Standard_concept value was assigned by the following rules:
Concept characteristic | standard_concept | Examples |
UK Biobank category | Classification | Alcohol |
Non-numeric Question/Variable without mapping | Standard | Added milk to espresso |
Non-numeric Question/Variable and Answers/Value with direct mapping provided separately by “Maps to” links | Non-standard |
Treatment/medication code
and and |
Non-numeric Question/Variable with full mapping equivalent provided through pre-coordinated pairs | Non-standard | HSV-1 seropositivity for Herpes Simplex virus-1 |
Non-numeric Question/Variable with mapping provided through pre-coordinated pairs | Standard | Noisy workplace |
Numeric Question/Variable without mapping and with at least one meaningful predefined Answer/Value | Standard | Lifetime number of depressed periods |
Numeric Question/Variable without at least one meaningful Answer/Value | Non-standard | Number of older siblings |
Answer/Value with relevant data underlined | Standard | False |
Answer/Value without relevant data underlined (flavours of NULL) | Non-standard | Measure invalid |
Pre-coordinated pairs are non-standard concepts but always have mapping to standard ones.
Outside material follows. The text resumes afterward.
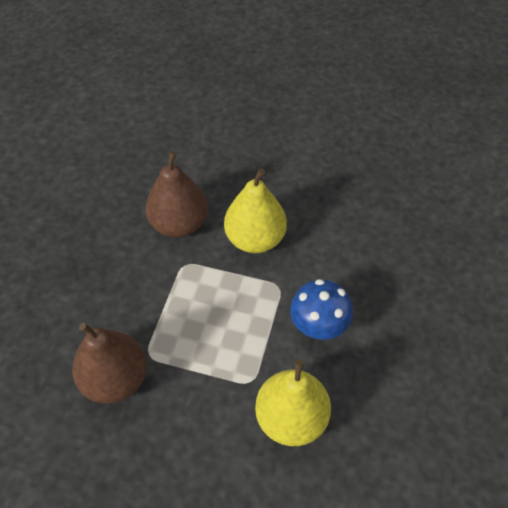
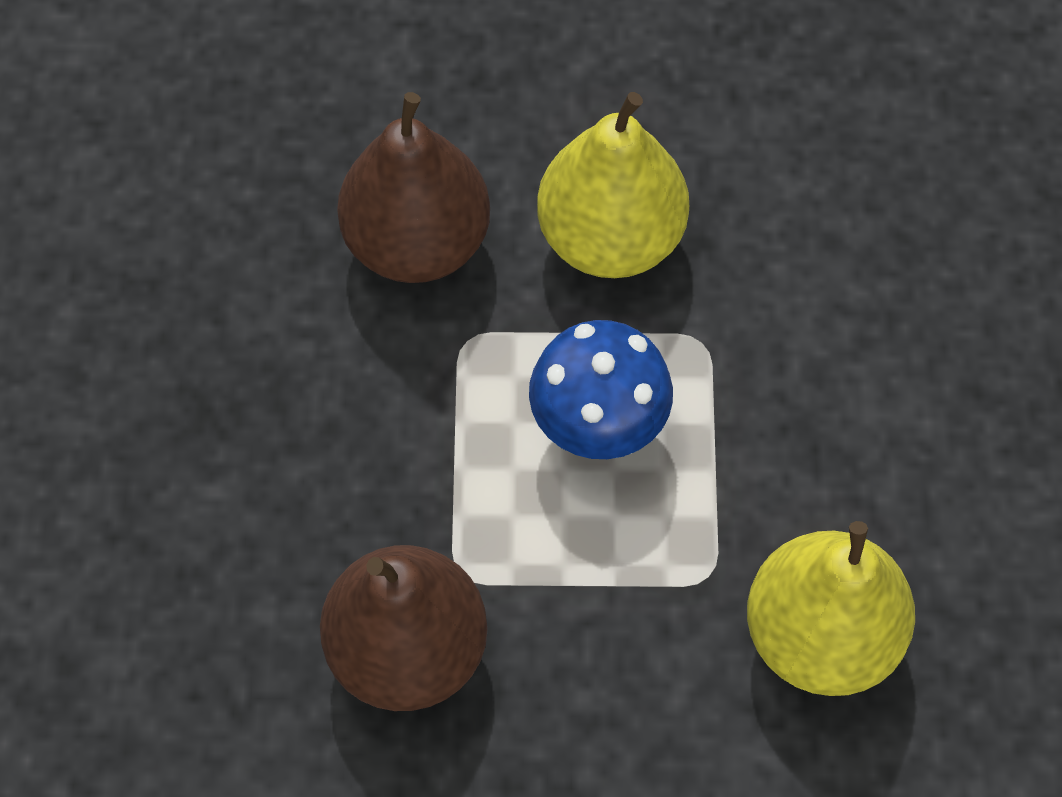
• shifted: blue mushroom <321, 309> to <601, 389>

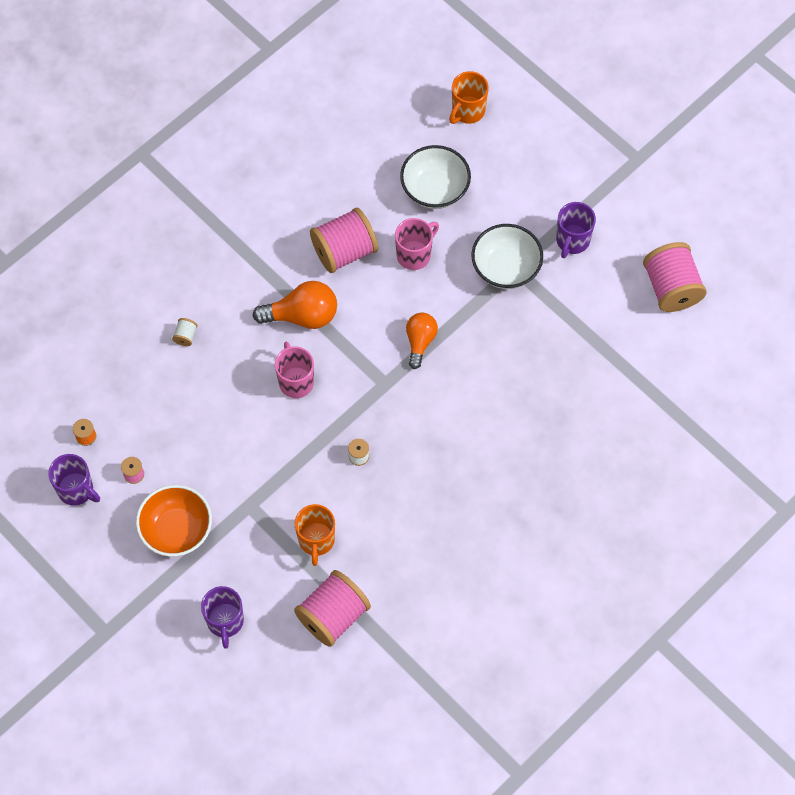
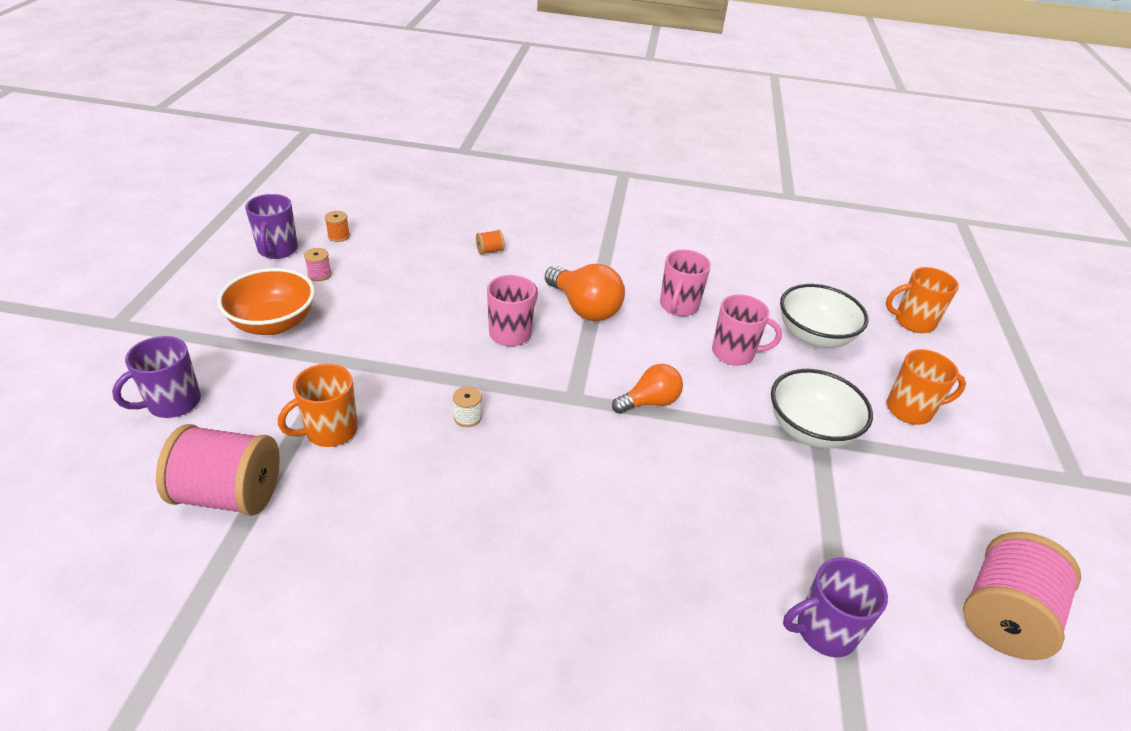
• repainted: white spool <185, 332> to orange spool <490, 242>
• swapped: pink spool <344, 240> to pink mug <685, 283>
• shifted: purple mug <576, 230> to <835, 607>
• new: orange mug <926, 387>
From | Relationship | To |
UK Biobank category | Category of | UK Biobank field (Question/Variable) |
UK Biobank field (Question/Variable) | Has answer | UK Biobank answer
(Answer/Value) |
UK Biobank field (Question/Variable) | Maps to unit | OMOP Standardized units |
UK Biobank field (Question/Variable) | Has precoord pair | Precoordinated pair of Question/Answer or Variable/Value |
UK Biobank answer
(Answer/Value) |
Has precoord pair | Precoordinated pair of Question/Answer or Variable/Value |
Precoordinated pair of Question/Answer or Variable/Value | Maps to | OMOP Standardized concept |
- Consider additional letters added to the concept_code and the style used for concatenation of codes.
- Depending on the type of mapping delivery (direct “Maps to” links or through pre-coordinated pars), specific JOINs should be used.
- Event dates should be extracted from the date/timestamp-type variables associated with variables of interest.
- Some variables are mapped to historical concepts based on the context but for some of them it is possible to specify a time period of historical concepts. Use values from such variables (for example, extract value from ‘Age angina diagnosed’ variable) to calculate the exact time period. Also use values from associated variables (for example, for ‘Cancer code, self-reported’ variable, associated variable is ‘Interpolated Year when cancer first diagnosed’) to calculate the exact time period.
- “Maps to unit” links should be used for populating the unit_source_value and unit_concept_id fields.